• _EXERCISE DESCRIPTION_: Which lines come from the start of the listing through the line holding "## Contents"? Restate exactly those, both included, minus the pictures.

• _INPUT MATERIAL_:
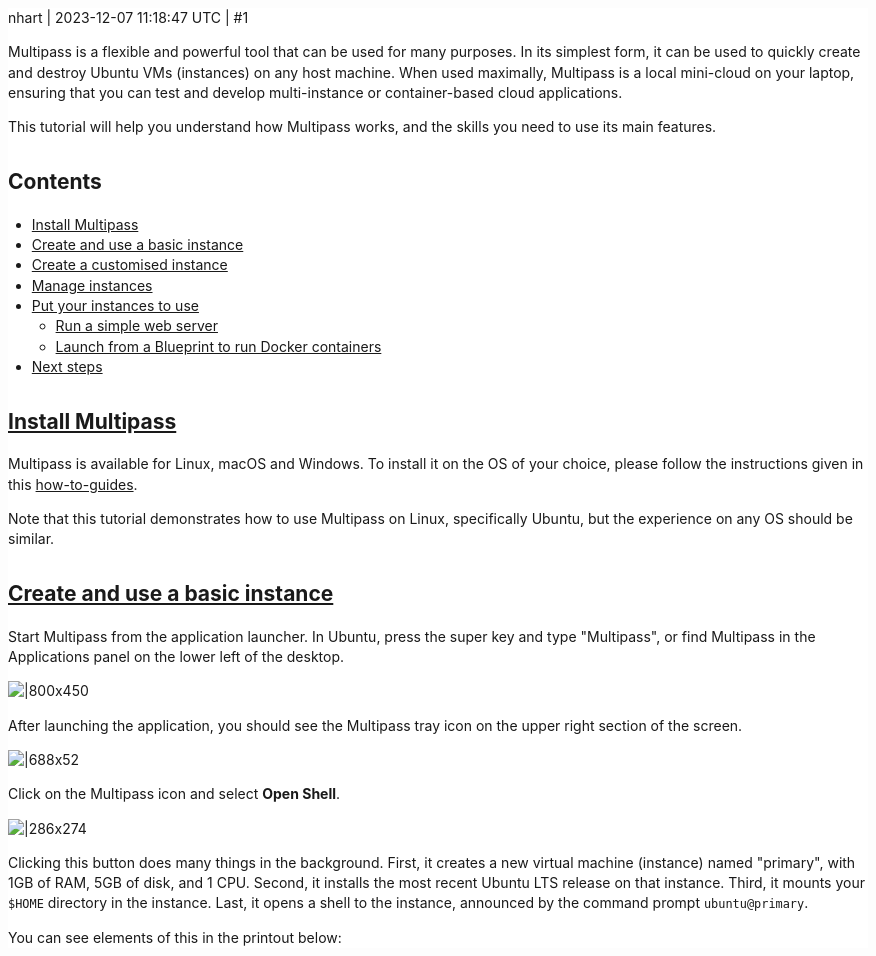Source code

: nhart | 2023-12-07 11:18:47 UTC | #1

Multipass is a flexible and powerful tool that can be used for many purposes. In its simplest form, it can be used to quickly create and destroy Ubuntu VMs (instances) on any host machine. When used maximally, Multipass is a local mini-cloud on your laptop, ensuring that you can test and develop multi-instance or container-based cloud applications.

This tutorial will help you understand how Multipass works, and the skills you need to use its main features.


## Contents
- [Install Multipass](#heading--install-multipass)
- [Create and use a basic instance](#heading--create-and-use-a-basic-instance)
- [Create a customised instance](#heading--create-a-customised-instance)
- [Manage instances](#heading--manage-instances)
- [Put your instances to use](#heading--put-your-instances-to-use)
  - [Run a simple web server](#heading--run-a-simple-web-server)
  - [Launch from a Blueprint to run Docker containers](#heading--launch-from-a-blueprint-to-run-docker-containers)
- [Next steps](#heading--next-steps)


<a href="#heading--install-multipass"><h2 id="heading--install-multipass">Install Multipass</h3></a>

Multipass is available for Linux, macOS and Windows. To install it on the OS of your choice, please follow the instructions given in this [how-to-guides](https://multipass.run/docs/how-to-guides). 

Note that this tutorial demonstrates how to use Multipass on Linux, specifically Ubuntu, but the experience on any OS should be similar.

<a href="#heading--create-and-use-a-basic-instance"><h2 id="heading--create-and-use-a-basic-instance">Create and use a basic instance</h2></a>


Start Multipass from the application launcher. In Ubuntu, press the super key and type "Multipass", or find Multipass in the Applications panel on the lower left of the desktop.

![|800x450](https://assets.ubuntu.com/v1/949aa05e-mp-linux-1.png) 

After launching the application, you should see the Multipass tray icon on the upper right section of the screen.

![|688x52](https://assets.ubuntu.com/v1/5ec546da-mp-linux-2.png) 

Click on the Multipass icon and select **Open Shell**. 

![|286x274](https://assets.ubuntu.com/v1/3ecc5e7d-mp-linux-2a.png) 

Clicking this button does many things in the background. First, it creates a new virtual machine (instance) named "primary", with 1GB of RAM, 5GB of disk, and 1 CPU. Second, it installs the most recent Ubuntu LTS release on that instance. Third, it mounts your `$HOME` directory in the instance. Last, it opens a shell to the instance, announced by the command prompt `ubuntu@primary`. 

You can see elements of this in the printout below:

• _ANSWER SPACE_:
Source code

: nhart | 2023-12-07 11:18:47 UTC | #1

Multipass is a flexible and powerful tool that can be used for many purposes. In its simplest form, it can be used to quickly create and destroy Ubuntu VMs (instances) on any host machine. When used maximally, Multipass is a local mini-cloud on your laptop, ensuring that you can test and develop multi-instance or container-based cloud applications.

This tutorial will help you understand how Multipass works, and the skills you need to use its main features.


## Contents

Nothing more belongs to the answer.